Mit den heute zur Verfügung stehenden Möglichkeiten gelingt es meistens Beschwerden und Entzündung weitgehend unter Kontrolle zu bringen. Allerdings erfordert die EoE eine Langzeit-Therapie, da nach Aufhören einer medikamentösen oder diätetischen Therapie die Krankheit praktisch immer rezidiviert. In Kenntnis der massiven Zunahme der EoE ist das Interesse der Pharma-Unternehmen an der EoE riesig geworden, was auch bedeutet dass wir in wenigen Jahren sicher noch wesentlich mehr therapeutischen Möglichkeiten haben werden.
Muss eine EoE behandelt werden oder soll ein Betroffener einfach sein Ess-Verhalten ändern?
Diese Frage ist berechtigt, denn solange sich ein EoE-Patient ausschliesslich von Suppe und Joghurt ernährt ist er weitgehend beschwerdefrei. Trotzdem, eine aktive EoE sollte aus folgenden drei Gründen unbedingt behandelt werden:
Erstens: Wie bereits erwähnt verbessert oder normalisiert sich die Lebensqualität unter einer wirksamen Behandlung.
Zweitens: Unbehandelt führt die Entzündung über Jahre zu einem Schaden an der Speiseröhre. Eine gesunde Speiseröhre ist ein dünnwandiger, elastischer und sehr widerstandfähiger Schlauch, der die Nahrung sehr effizient von der Mundhöhle in den Magen transportiert. Die eosinophile Entzündung führt zur Bildung von Narbengewebe, wodurch die Wand der Speiseröhre massiv verdickt, aber auch starr und brüchig wird.

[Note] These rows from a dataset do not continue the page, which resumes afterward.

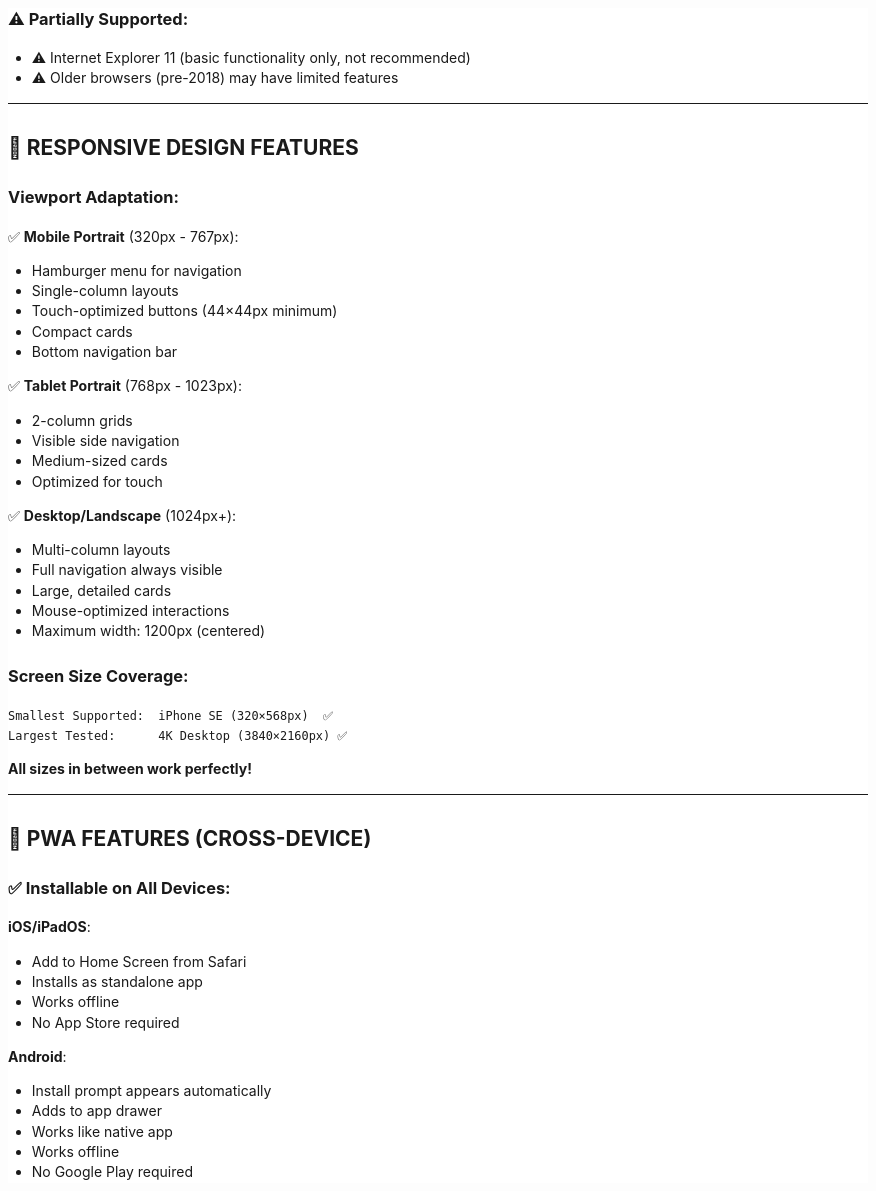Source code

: ### **⚠️ Partially Supported**:

- ⚠️ Internet Explorer 11 (basic functionality only, not recommended)
- ⚠️ Older browsers (pre-2018) may have limited features

---

## 🎨 RESPONSIVE DESIGN FEATURES

### **Viewport Adaptation**:

✅ **Mobile Portrait** (320px - 767px):
- Hamburger menu for navigation
- Single-column layouts
- Touch-optimized buttons (44×44px minimum)
- Compact cards
- Bottom navigation bar

✅ **Tablet Portrait** (768px - 1023px):
- 2-column grids
- Visible side navigation
- Medium-sized cards
- Optimized for touch

✅ **Desktop/Landscape** (1024px+):
- Multi-column layouts
- Full navigation always visible
- Large, detailed cards
- Mouse-optimized interactions
- Maximum width: 1200px (centered)

### **Screen Size Coverage**:

```
Smallest Supported:  iPhone SE (320×568px)  ✅
Largest Tested:      4K Desktop (3840×2160px) ✅
```

**All sizes in between work perfectly!**

---

## 🚀 PWA FEATURES (CROSS-DEVICE)

### **✅ Installable on All Devices**:

**iOS/iPadOS**:
- Add to Home Screen from Safari
- Installs as standalone app
- Works offline
- No App Store required

**Android**:
- Install prompt appears automatically
- Adds to app drawer
- Works like native app
- Works offline
- No Google Play required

Das führt zu einer Beeinträchtigung des Speisetransports mit entsprechenden Beschwerden.
Drittens: Bei einer unbehandelten EoE kann jederzeit ein Bissen steckenbleiben und die Speiseröhre komplett verschliessen. Dieser Zwischenfall ist für den Betroffenen nicht nur sehr unangenehm, sondern auch gefährlich, denn die Speiseröhre kann verletzt werden oder Speisen und Speichel können in die Lunge gelangen und zu einer Lungenentzündung führen.
Alle diese Komplikationen und Einschränkungen lassen sich mit einer wirksamen Therapie idealerweise komplett, mindestens aber weitgehend verhindern.